Please cite the paper as:
Alessandro Zoino, (2018), Banking regulation and post crisis approach to bankruptcies: An analysis through shadow banking, moral hazard and too big to fail, World Economics Association (WEA) Conferences, No. 1 2018, Monetary Policy after the Global Crisis, 19th February to 20th April, 2018

Abstract

The work starts analyzing the pre and post 2007-2009 crisis banking regulation to later on deepen including mathematical finance and economic policy concepts and models into the application of the regulation among the US, Eurozone and Asia Pacific markets. The aim of the work is to analyze the application of the banking regulation in a bankruptcy or bailout scenario, through an empirical study of the authorities and consequently market agents.
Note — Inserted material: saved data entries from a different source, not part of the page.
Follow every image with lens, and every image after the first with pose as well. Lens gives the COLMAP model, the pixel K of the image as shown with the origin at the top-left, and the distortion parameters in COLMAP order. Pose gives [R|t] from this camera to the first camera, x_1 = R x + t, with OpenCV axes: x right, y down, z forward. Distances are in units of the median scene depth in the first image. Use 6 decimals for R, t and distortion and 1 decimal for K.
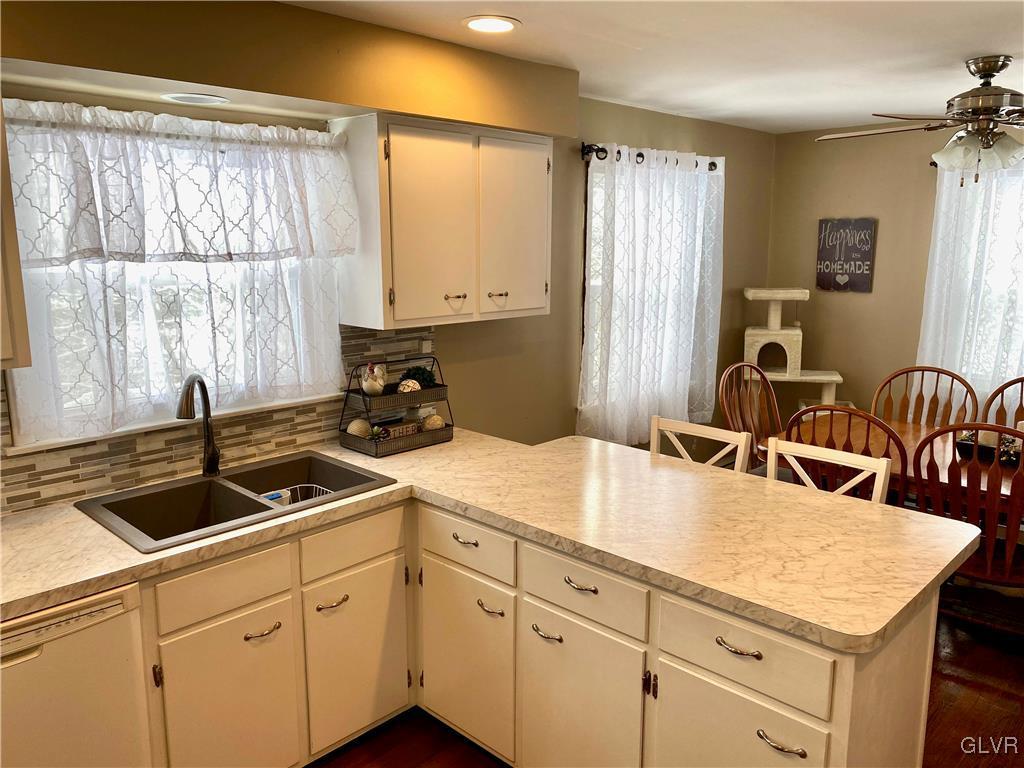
lens RADIAL K [[787.0, 0, 521.5], [0, 787.0, 382.0], [0, 0, 1]] dist [0.034247, -0.036533]
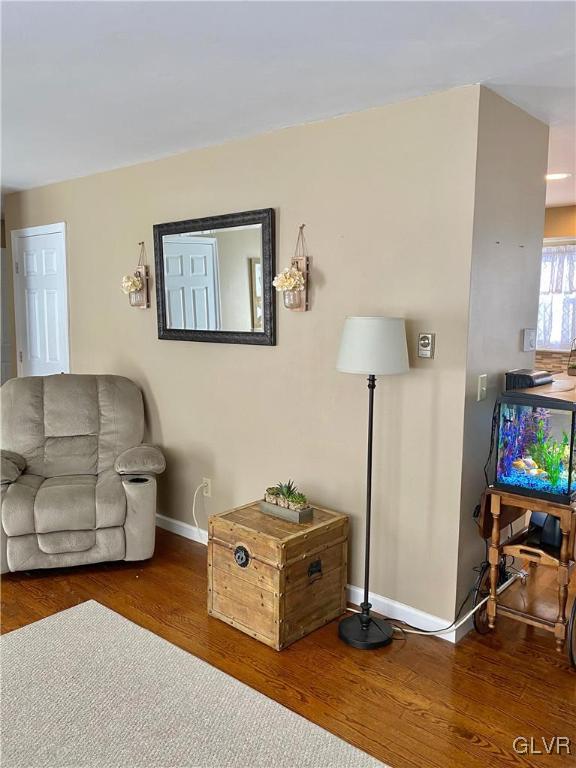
lens RADIAL K [[590.2, 0, 290.6], [0, 590.2, 387.0], [0, 0, 1]] dist [0.034247, -0.036533]
pose [[0.031150, 0.123941, -0.991800, 1.715351], [-0.186362, 0.975602, 0.116064, 0.084858], [0.981987, 0.181218, 0.053488, 0.065323]]
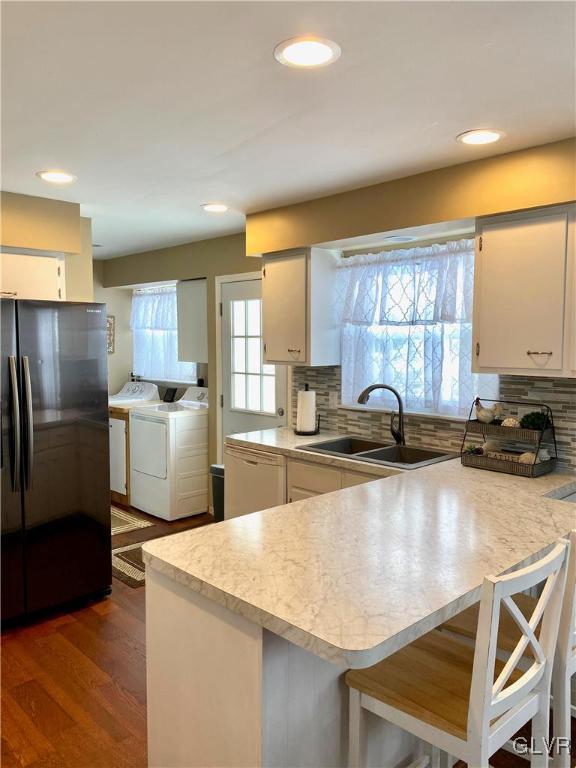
lens RADIAL K [[590.2, 0, 288.9], [0, 590.2, 384.4], [0, 0, 1]] dist [0.034247, -0.036533]
pose [[-0.049711, 0.071995, -0.996165, 0.909285], [-0.183486, 0.979765, 0.079966, -0.073251], [0.981765, 0.186757, -0.035495, 0.753895]]
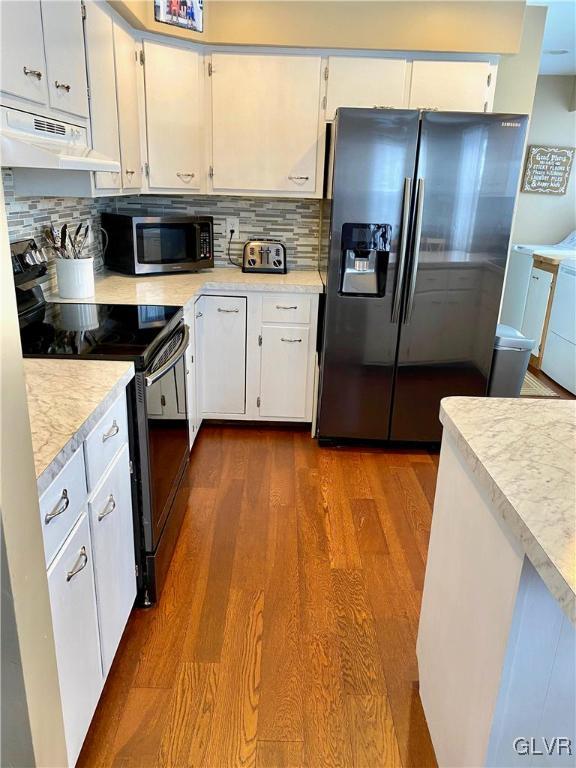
lens RADIAL K [[590.2, 0, 280.7], [0, 590.2, 388.0], [0, 0, 1]] dist [0.034247, -0.036533]
pose [[-0.724728, 0.201069, -0.659045, 0.735677], [-0.160759, 0.880737, 0.445487, -0.042152], [0.670019, 0.428804, -0.605972, 0.832312]]
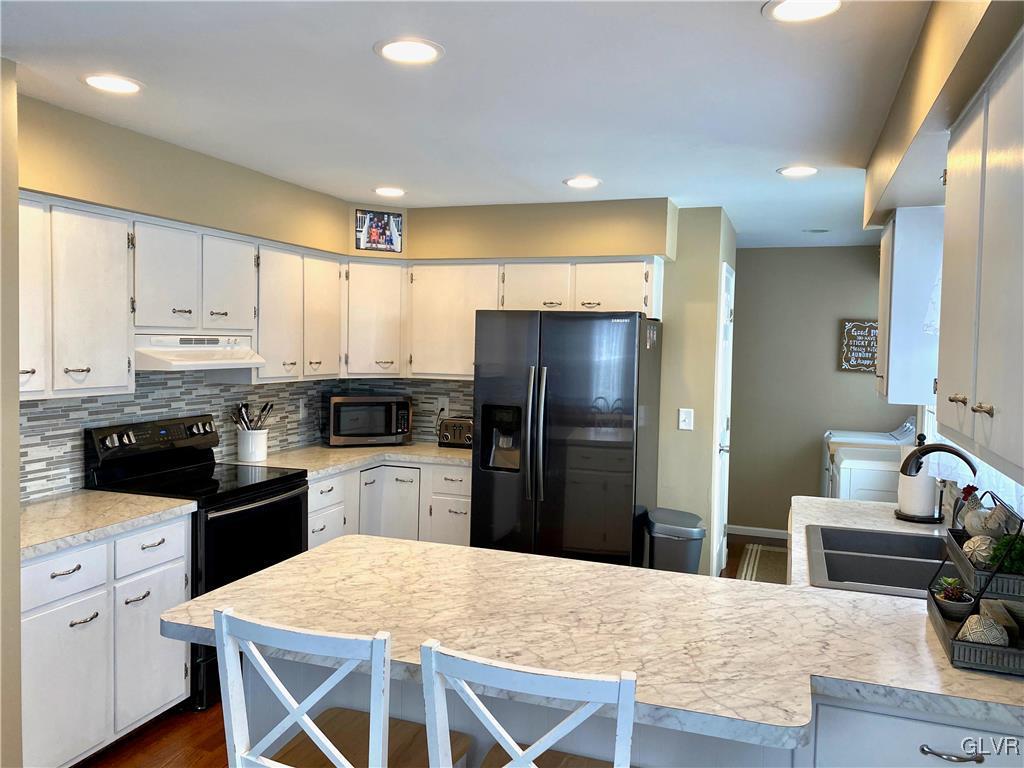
lens RADIAL K [[787.0, 0, 516.2], [0, 787.0, 385.5], [0, 0, 1]] dist [0.034247, -0.036533]
pose [[-0.914723, 0.003285, -0.404069, 0.468167], [-0.096351, 0.969351, 0.225997, -0.240311], [0.392427, 0.245657, -0.886371, 1.525819]]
The model, based on the CAPM assumptions, is tested via the VaR implications and via the Black and Scholes application. The output of the analysis is to empirically demonstrate how the Moral Hazard concept and the speculative behaviours affect financial markets through the 2007-2009 crisis effects study, to then conclude with the inadequacy of the Too Big To Fail concept within the current financial system: if it is Too Big To Fail, then it is also Too Big To Exist.